[Stored data]
==================================================

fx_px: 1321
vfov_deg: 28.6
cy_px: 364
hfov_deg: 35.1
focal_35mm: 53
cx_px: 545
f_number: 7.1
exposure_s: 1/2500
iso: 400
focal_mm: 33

==================================================

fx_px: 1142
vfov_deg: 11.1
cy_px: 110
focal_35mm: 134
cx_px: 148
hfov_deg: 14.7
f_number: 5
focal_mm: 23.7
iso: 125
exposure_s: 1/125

==================================================

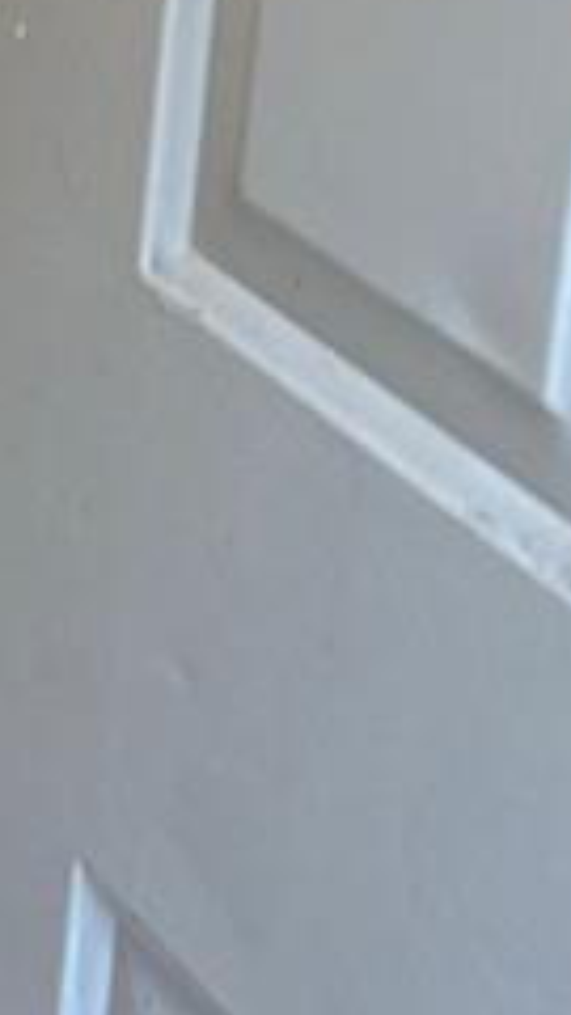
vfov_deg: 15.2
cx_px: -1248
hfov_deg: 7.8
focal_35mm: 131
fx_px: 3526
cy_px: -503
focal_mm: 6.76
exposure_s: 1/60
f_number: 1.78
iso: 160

==================================================

:: WHAT THE TASK ASKS ::
Write out exactly the lines above between the line with "focal_35mm: 134" and the line with "exposure_s: 1/125", inclusive, and nothing beyond them.

:: EXPECTED ANSWER ::
focal_35mm: 134
cx_px: 148
hfov_deg: 14.7
f_number: 5
focal_mm: 23.7
iso: 125
exposure_s: 1/125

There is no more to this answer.